On the Mortgage Front
Freddie Mac (OTCMKTS:FMCC) reported the 30-year fixed-rate mortgage averaged 5.89% as of Sept. 8, up from last week when it averaged 5.66%. The 15-year fixed-rate mortgage averaged 5.16%, up from last week when it averaged 4.98%.
And the 5-year Treasury-indexed hybrid adjustable-rate mortgage averaged 4.64%, up from last week when it averaged 4.51%.
“Mortgage rates rose again as markets continue to manage the prospect of more aggressive monetary policy due to elevated inflation,” said Sam Khater, Freddie Mac’s chief economist.
“Not only are mortgage rates rising but the dispersion of rates has increased, suggesting that borrowers can meaningfully benefit from shopping around for a better rate.
Our research indicates that borrowers could save an average of $1,500 over the life of a loan by getting one additional rate quote and an average of about $3,000 if they get five quotes.”
While mortgage rates kept rising, mortgage applications were down for the fifth straight week, remaining at their lowest level in 22 years.
The Mortgage Bankers Association’s Market Composite Index for the week ending Sept. 2 dipped by 0.8% on a seasonally adjusted basis from the previous week while the unadjusted basis was down by 2%. The unadjusted Refinance Index decreased by 1% from the previous week and was 83%
“Mortgage rates moved higher over the course of last week as markets continued to re-assess the prospects for the economy and the path of monetary policy, with expectations for short-term rates to move and stay higher for longer,” said Mike Fratantoni, MBA senior vice president and chief economist.
“With the 30-year fixed rate rising to the highest level since mid-June, application volumes for both purchase and refinance loans dropped. Recent economic data will likely prevent any significant decline in mortgage rates in the near term, but the strong job market depicted in the August data should support housing demand.
There is no sign of a rebound in purchase applications yet, but the robust job market and an increase in housing inventories should lead to an eventual increase in purchase activity.”
On the Homeownership Front
Last month saw a total of 34,501 U.S. properties with foreclosure filings, according to new data from ATTOM. This is up 14% from the previous month ago and up 118% from a year ago.
Lenders started the foreclosure process on 23,952 properties last month, up 12% from July and up 187% from August 2021. Nationwide one in every 4,072 housing units had a foreclosure filing in August 2022.

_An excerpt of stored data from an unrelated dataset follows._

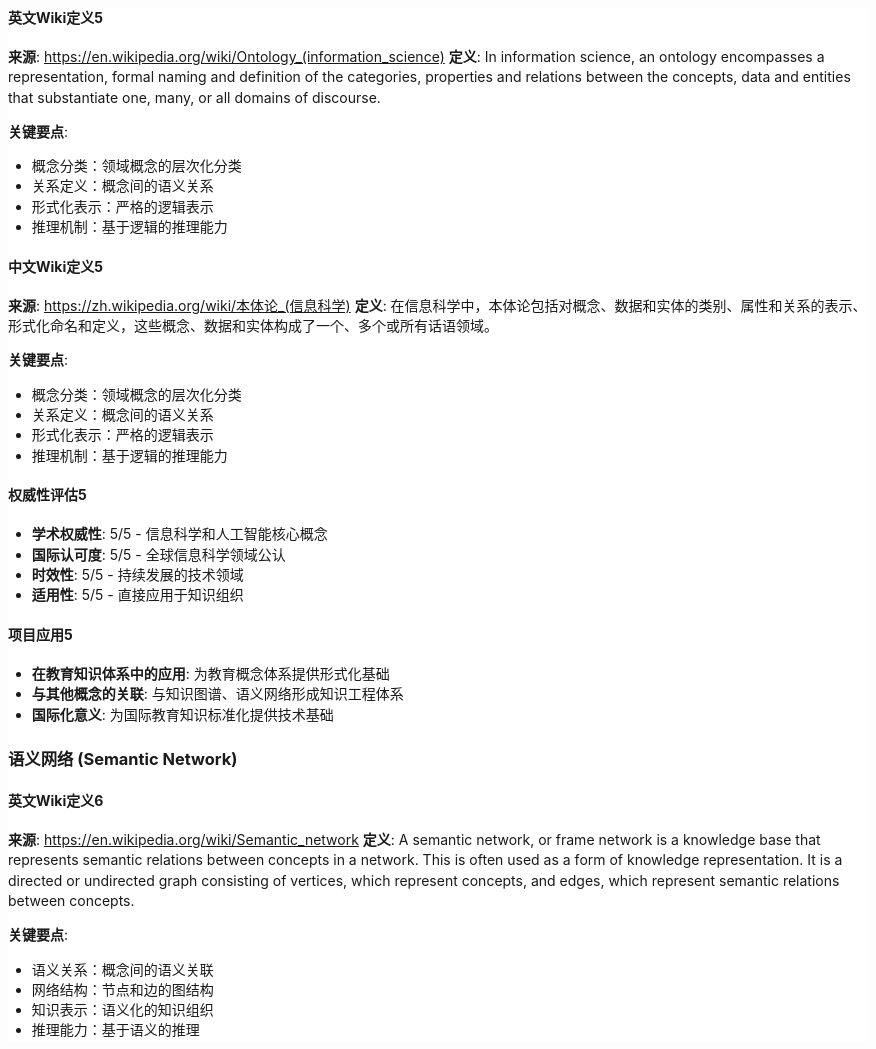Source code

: #### 英文Wiki定义5

**来源**: <https://en.wikipedia.org/wiki/Ontology_(information_science)>
**定义**: In information science, an ontology encompasses a representation, formal naming and definition of the categories, properties and relations between the concepts, data and entities that substantiate one, many, or all domains of discourse.

**关键要点**:

- 概念分类：领域概念的层次化分类
- 关系定义：概念间的语义关系
- 形式化表示：严格的逻辑表示
- 推理机制：基于逻辑的推理能力

#### 中文Wiki定义5

**来源**: <https://zh.wikipedia.org/wiki/本体论_(信息科学)>
**定义**: 在信息科学中，本体论包括对概念、数据和实体的类别、属性和关系的表示、形式化命名和定义，这些概念、数据和实体构成了一个、多个或所有话语领域。

**关键要点**:

- 概念分类：领域概念的层次化分类
- 关系定义：概念间的语义关系
- 形式化表示：严格的逻辑表示
- 推理机制：基于逻辑的推理能力

#### 权威性评估5

- **学术权威性**: 5/5 - 信息科学和人工智能核心概念
- **国际认可度**: 5/5 - 全球信息科学领域公认
- **时效性**: 5/5 - 持续发展的技术领域
- **适用性**: 5/5 - 直接应用于知识组织

#### 项目应用5

- **在教育知识体系中的应用**: 为教育概念体系提供形式化基础
- **与其他概念的关联**: 与知识图谱、语义网络形成知识工程体系
- **国际化意义**: 为国际教育知识标准化提供技术基础

### 语义网络 (Semantic Network)

#### 英文Wiki定义6

**来源**: <https://en.wikipedia.org/wiki/Semantic_network>
**定义**: A semantic network, or frame network is a knowledge base that represents semantic relations between concepts in a network. This is often used as a form of knowledge representation. It is a directed or undirected graph consisting of vertices, which represent concepts, and edges, which represent semantic relations between concepts.

**关键要点**:

- 语义关系：概念间的语义关联
- 网络结构：节点和边的图结构
- 知识表示：语义化的知识组织
- 推理能力：基于语义的推理
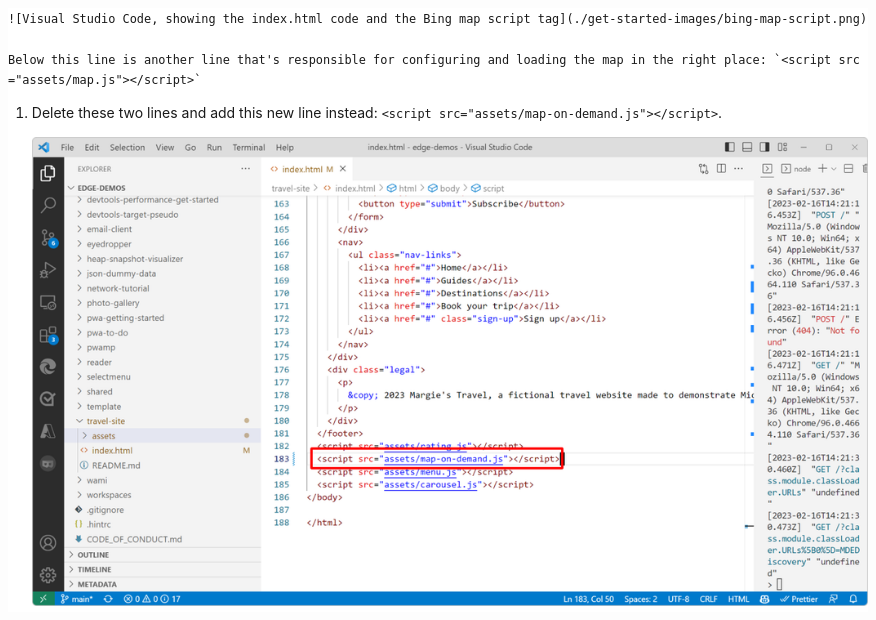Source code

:     ![Visual Studio Code, showing the index.html code and the Bing map script tag](./get-started-images/bing-map-script.png)

    Below this line is another line that's responsible for configuring and loading the map in the right place: `<script src="assets/map.js"></script>`

1. Delete these two lines and add this new line instead: `<script src="assets/map-on-demand.js"></script>`.

    ![Visual Studio Code, showing the index.html code and the new on-demand map script tag](./get-started-images/bing-map-on-demand-script.png)
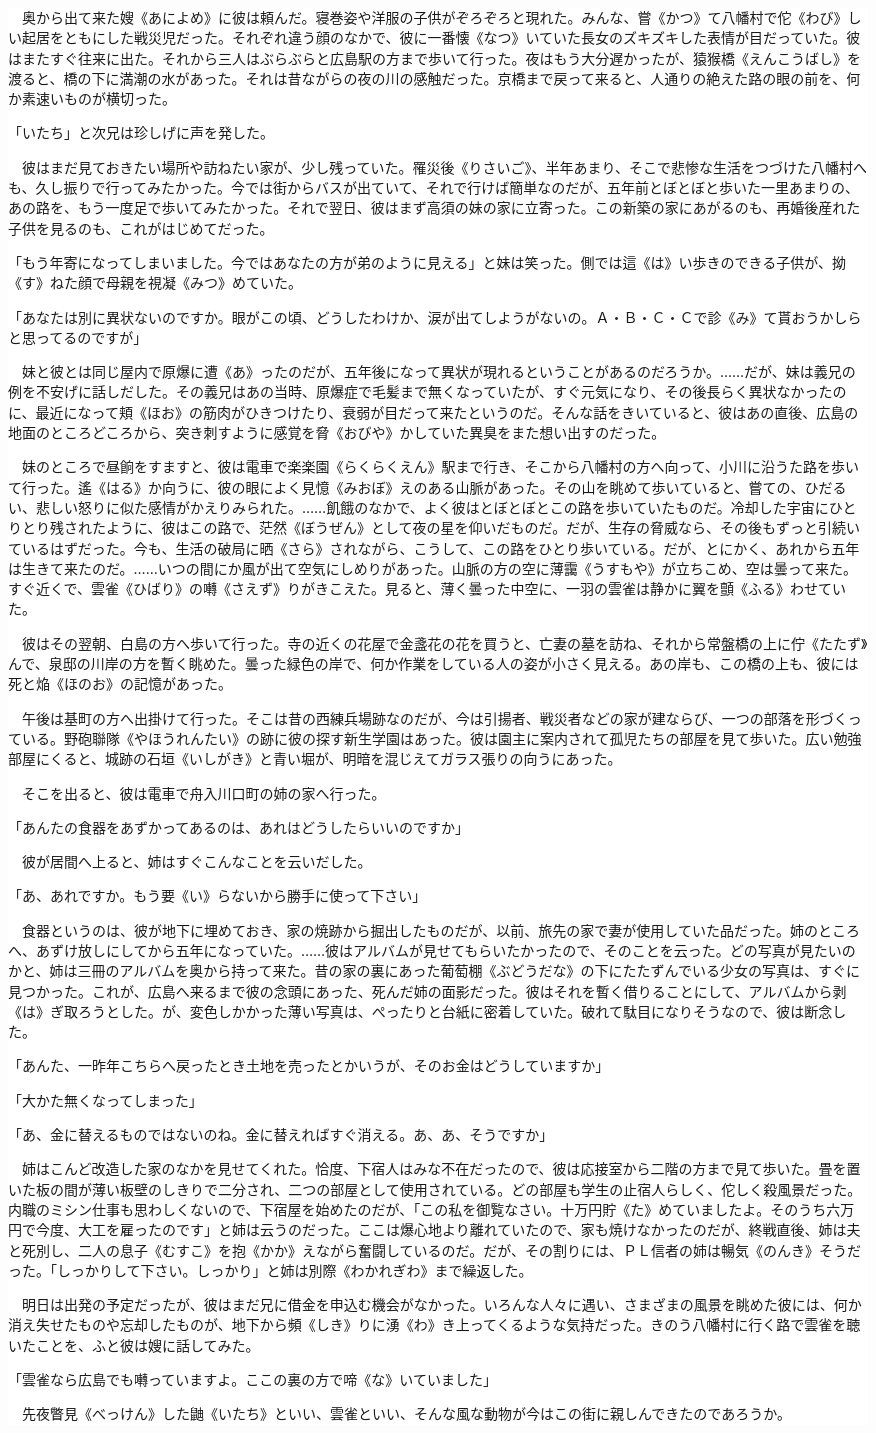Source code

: 　奥から出て来た嫂《あによめ》に彼は頼んだ。寝巻姿や洋服の子供がぞろぞろと現れた。みんな、嘗《かつ》て八幡村で佗《わび》しい起居をともにした戦災児だった。それぞれ違う顔のなかで、彼に一番懐《なつ》いていた長女のズキズキした表情が目だっていた。彼はまたすぐ往来に出た。それから三人はぶらぶらと広島駅の方まで歩いて行った。夜はもう大分遅かったが、猿猴橋《えんこうばし》を渡ると、橋の下に満潮の水があった。それは昔ながらの夜の川の感触だった。京橋まで戻って来ると、人通りの絶えた路の眼の前を、何か素速いものが横切った。

「いたち」と次兄は珍しげに声を発した。

　彼はまだ見ておきたい場所や訪ねたい家が、少し残っていた。罹災後《りさいご》、半年あまり、そこで悲惨な生活をつづけた八幡村へも、久し振りで行ってみたかった。今では街からバスが出ていて、それで行けば簡単なのだが、五年前とぼとぼと歩いた一里あまりの、あの路を、もう一度足で歩いてみたかった。それで翌日、彼はまず高須の妹の家に立寄った。この新築の家にあがるのも、再婚後産れた子供を見るのも、これがはじめてだった。

「もう年寄になってしまいました。今ではあなたの方が弟のように見える」と妹は笑った。側では這《は》い歩きのできる子供が、拗《す》ねた顔で母親を視凝《みつ》めていた。

「あなたは別に異状ないのですか。眼がこの頃、どうしたわけか、涙が出てしようがないの。Ａ・Ｂ・Ｃ・Ｃで診《み》て貰おうかしらと思ってるのですが」

　妹と彼とは同じ屋内で原爆に遭《あ》ったのだが、五年後になって異状が現れるということがあるのだろうか。……だが、妹は義兄の例を不安げに話しだした。その義兄はあの当時、原爆症で毛髪まで無くなっていたが、すぐ元気になり、その後長らく異状なかったのに、最近になって頬《ほお》の筋肉がひきつけたり、衰弱が目だって来たというのだ。そんな話をきいていると、彼はあの直後、広島の地面のところどころから、突き刺すように感覚を脅《おびや》かしていた異臭をまた想い出すのだった。

　妹のところで昼餉をすますと、彼は電車で楽楽園《らくらくえん》駅まで行き、そこから八幡村の方へ向って、小川に沿うた路を歩いて行った。遙《はる》か向うに、彼の眼によく見憶《みおぼ》えのある山脈があった。その山を眺めて歩いていると、嘗ての、ひだるい、悲しい怒りに似た感情がかえりみられた。……飢餓のなかで、よく彼はとぼとぼとこの路を歩いていたものだ。冷却した宇宙にひとりとり残されたように、彼はこの路で、茫然《ぼうぜん》として夜の星を仰いだものだ。だが、生存の脅威なら、その後もずっと引続いているはずだった。今も、生活の破局に晒《さら》されながら、こうして、この路をひとり歩いている。だが、とにかく、あれから五年は生きて来たのだ。……いつの間にか風が出て空気にしめりがあった。山脈の方の空に薄靄《うすもや》が立ちこめ、空は曇って来た。すぐ近くで、雲雀《ひばり》の囀《さえず》りがきこえた。見ると、薄く曇った中空に、一羽の雲雀は静かに翼を顫《ふる》わせていた。

　彼はその翌朝、白島の方へ歩いて行った。寺の近くの花屋で金盞花の花を買うと、亡妻の墓を訪ね、それから常盤橋の上に佇《たたず》んで、泉邸の川岸の方を暫く眺めた。曇った緑色の岸で、何か作業をしている人の姿が小さく見える。あの岸も、この橋の上も、彼には死と焔《ほのお》の記憶があった。

　午後は基町の方へ出掛けて行った。そこは昔の西練兵場跡なのだが、今は引揚者、戦災者などの家が建ならび、一つの部落を形づくっている。野砲聯隊《やほうれんたい》の跡に彼の探す新生学園はあった。彼は園主に案内されて孤児たちの部屋を見て歩いた。広い勉強部屋にくると、城跡の石垣《いしがき》と青い堀が、明暗を混じえてガラス張りの向うにあった。

　そこを出ると、彼は電車で舟入川口町の姉の家へ行った。

「あんたの食器をあずかってあるのは、あれはどうしたらいいのですか」

　彼が居間へ上ると、姉はすぐこんなことを云いだした。

「あ、あれですか。もう要《い》らないから勝手に使って下さい」

　食器というのは、彼が地下に埋めておき、家の焼跡から掘出したものだが、以前、旅先の家で妻が使用していた品だった。姉のところへ、あずけ放しにしてから五年になっていた。……彼はアルバムが見せてもらいたかったので、そのことを云った。どの写真が見たいのかと、姉は三冊のアルバムを奥から持って来た。昔の家の裏にあった葡萄棚《ぶどうだな》の下にたたずんでいる少女の写真は、すぐに見つかった。これが、広島へ来るまで彼の念頭にあった、死んだ姉の面影だった。彼はそれを暫く借りることにして、アルバムから剥《は》ぎ取ろうとした。が、変色しかかった薄い写真は、ぺったりと台紙に密着していた。破れて駄目になりそうなので、彼は断念した。

「あんた、一昨年こちらへ戻ったとき土地を売ったとかいうが、そのお金はどうしていますか」

「大かた無くなってしまった」

「あ、金に替えるものではないのね。金に替えればすぐ消える。あ、あ、そうですか」

　姉はこんど改造した家のなかを見せてくれた。恰度、下宿人はみな不在だったので、彼は応接室から二階の方まで見て歩いた。畳を置いた板の間が薄い板壁のしきりで二分され、二つの部屋として使用されている。どの部屋も学生の止宿人らしく、佗しく殺風景だった。内職のミシン仕事も思わしくないので、下宿屋を始めたのだが、「この私を御覧なさい。十万円貯《た》めていましたよ。そのうち六万円で今度、大工を雇ったのです」と姉は云うのだった。ここは爆心地より離れていたので、家も焼けなかったのだが、終戦直後、姉は夫と死別し、二人の息子《むすこ》を抱《かか》えながら奮闘しているのだ。だが、その割りには、ＰＬ信者の姉は暢気《のんき》そうだった。「しっかりして下さい。しっかり」と姉は別際《わかれぎわ》まで繰返した。

　明日は出発の予定だったが、彼はまだ兄に借金を申込む機会がなかった。いろんな人々に遇い、さまざまの風景を眺めた彼には、何か消え失せたものや忘却したものが、地下から頻《しき》りに湧《わ》き上ってくるような気持だった。きのう八幡村に行く路で雲雀を聴いたことを、ふと彼は嫂に話してみた。

「雲雀なら広島でも囀っていますよ。ここの裏の方で啼《な》いていました」

　先夜瞥見《べっけん》した鼬《いたち》といい、雲雀といい、そんな風な動物が今はこの街に親しんできたのであろうか。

States with the highest foreclosure rates were Illinois (one in every 1,926 housing units with a foreclosure filing); Delaware (one in every 2,387 housing units); South Carolina (one in every 2,417 housing units); New Jersey (one in every 2,441 housing units); and Florida (one in every 2,950 housing units).
“Two years after the onset of the Covid-19 pandemic, and after massive government intervention and mortgage industry efforts to prevent defaults, foreclosure starts have almost returned to 2019 levels,” said Rick Sharga, executive vice president of market intelligence at ATTOM.
“August foreclosure starts were at 86% of the number of foreclosure starts in August 2019, but it’s important to remember that even then, foreclosure activity was relatively low compared to historical averages.”
The Data & Analytics division of Black Knight Inc. (NYSE:BKI) reported the annual home price growth shifted from deceleration to decline in July as the median home price fell 0.77% from June – the largest single-month decline since January 2011.
More than 85% of the 50 largest U.S. markets are at least marginally off their peaks through July, and more than one in 10 seeing prices fall by 4% or more.
“After 31 consecutive months of growth, home prices pulled back by 0.77% in July,” said Graboske. “Annual home price appreciation still came in at over 14%, but in a market characterized by as much volatility and rapid change as today’s, such backward-looking metrics can be misleading as they can mask more current, pressing realities.”
“Similarly,” Graboske added, “while mortgage-holders’ tappable equity had grown 25% from last year to hit yet another record high in Q2, we noted that equity actually peaked in May and tracked the pullback that began in June before escalating in July.
Tappable equity is now down 5% in the last two months, setting up Q3 to likely see the first quarterly decline in tappable equity since 2019.”
And as the housing scene shifts away from being a sellers’ market, more sellers are seeking input online to offload their properties.
The luxury real estate platform RubyHome shared an analysis of Google (NASDAQ:GOOG) (NASDAQ:GOOGL) search data reveals that found searches for “sell my house” were up by 147% in the U.S.. as of July 2022 – the highest level in American Internet history. for America.
The top ten states searching to sell their house the most are Mississippi, Connecticut, Virginia, Wyoming, Florida, Iowa, New Mexico, North Carolina, New York and Kentucky.